Records from a data source:
***
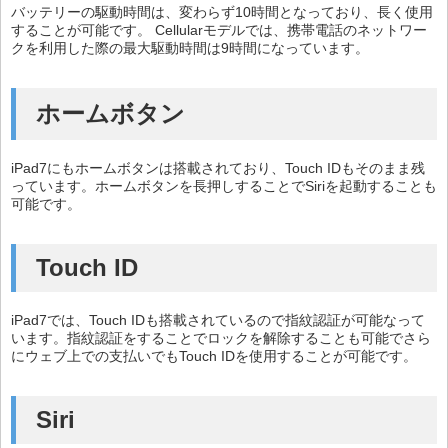
バッテリーの駆動時間は、変わらず10時間となっており、長く使用
することが可能です。 Cellularモデルでは、携帯電話のネットワー
クを利用した際の最大駆動時間は9時間になっています。
ホームボタン
iPad7にもホームボタンは搭載されており、Touch IDもそのまま残
っています。ホームボタンを長押しすることでSiriを起動することも
可能です。
Touch ID
iPad7では、Touch IDも搭載されているので指紋認証が可能なって
います。指紋認証をすることでロックを解除することも可能でさら
にウェブ上での支払いでもTouch IDを使用することが可能です。
Siri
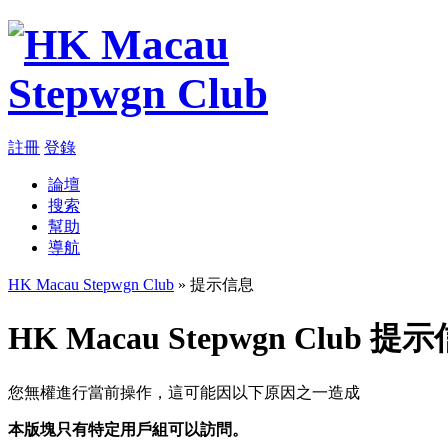
註冊
登錄
論壇
搜索
幫助
導航
HK Macau Stepwgn Club
» 提示信息
HK Macau Stepwgn Club 提
您無權進行當前操作，這可能因以下原因之一造成
本版塊只有特定用戶組可以訪問。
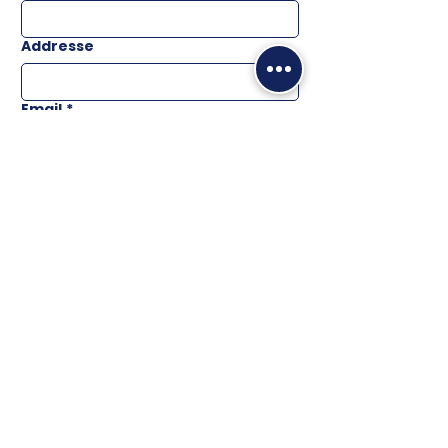
Addresse
Email
*
Téléphone
Message
ENVOYER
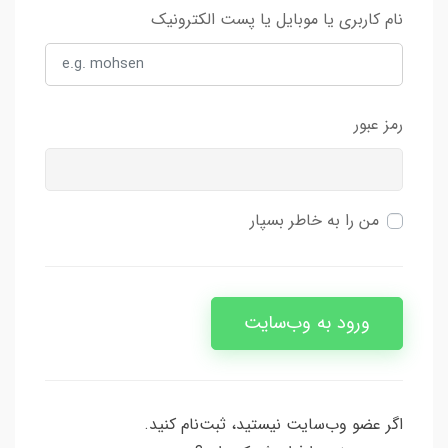
نام کاربری یا موبایل یا پست الکترونیک
رمز عبور
من را به خاطر بسپار
ورود به وب‌سایت
اگر عضو وب‌سایت نیستید، ثبت‌نام کنید.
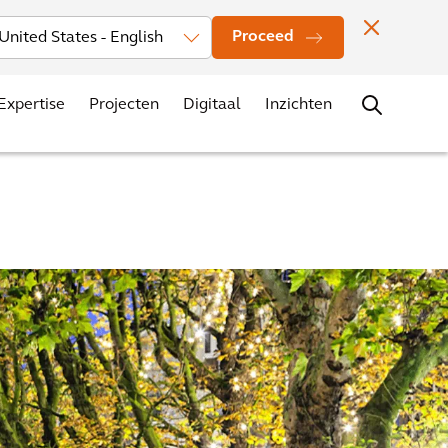
rs
Nieuws
Evenementen
Vestigingen
Contact
Carrière
Proceed
Expertise
Projecten
Digitaal
Inzichten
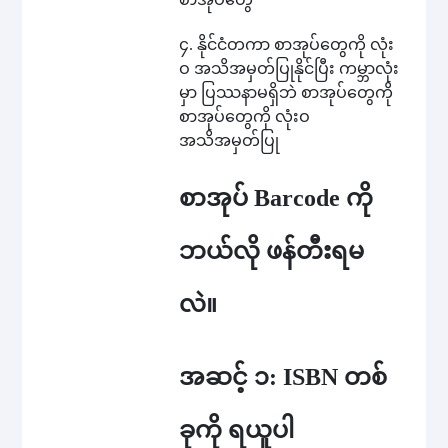
၄. နိုင်ငံတကာ စာအုပ်တွေကို လုံး
ဝ အသိအမှတ်ပြုနိုင်ပြီး ကမ္ဘာလုံး
မှာ ပြဿနာမရှိဘဲ စာအုပ်တွေကို
စာအုပ်တွေကို လုံးဝ
အသိအမှတ်ပြု
စာအုပ် Barcode ကို
ဘယ်လို ဖန်တီးရမ
လဲ။
အဆင့် ၁: ISBN တစ်
ခုကို ရယူပါ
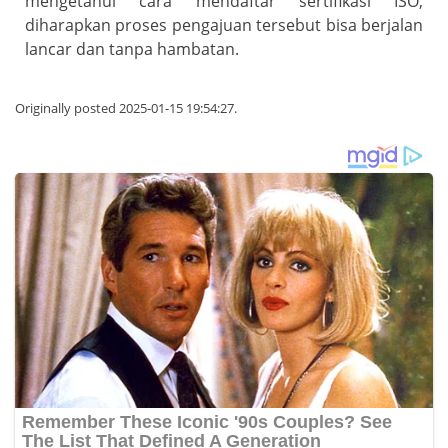
mengetahui cara mendaftar sertifikasi ISO,
diharapkan proses pengajuan tersebut bisa berjalan
lancar dan tanpa hambatan.
Originally posted 2025-01-15 19:54:27.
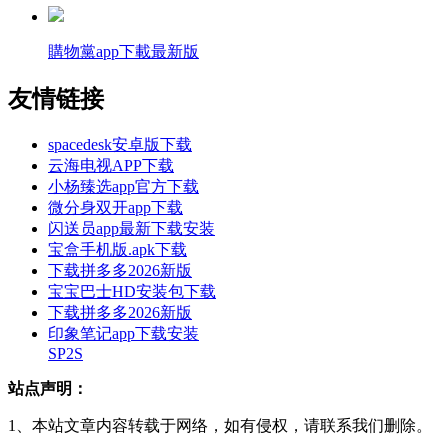
購物黨app下載最新版
友情链接
spacedesk安卓版下载
云海电视APP下载
小杨臻选app官方下载
微分身双开app下载
闪送员app最新下载安装
宝盒手机版.apk下载
下载拼多多2026新版
宝宝巴士HD安装包下载
下载拼多多2026新版
印象笔记app下载安装
SP2S
站点声明：
1、本站文章内容转载于网络，如有侵权，请联系我们删除。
***
Description of the task:
Would you give again, exactly, the lines in the data above that run from the line containing "ဝ အသိအမှတ်ပြုနိုင်ပြီး ကမ္ဘာလုံး" to the line containing "mengetahui cara mendaftar"? Include both ends and no pictures.

Solution for this exercise:
ဝ အသိအမှတ်ပြုနိုင်ပြီး ကမ္ဘာလုံး
မှာ ပြဿနာမရှိဘဲ စာအုပ်တွေကို
စာအုပ်တွေကို လုံးဝ
အသိအမှတ်ပြု
စာအုပ် Barcode ကို
ဘယ်လို ဖန်တီးရမ
လဲ။
အဆင့် ၁: ISBN တစ်
ခုကို ရယူပါ
mengetahui cara mendaftar sertifikasi ISO,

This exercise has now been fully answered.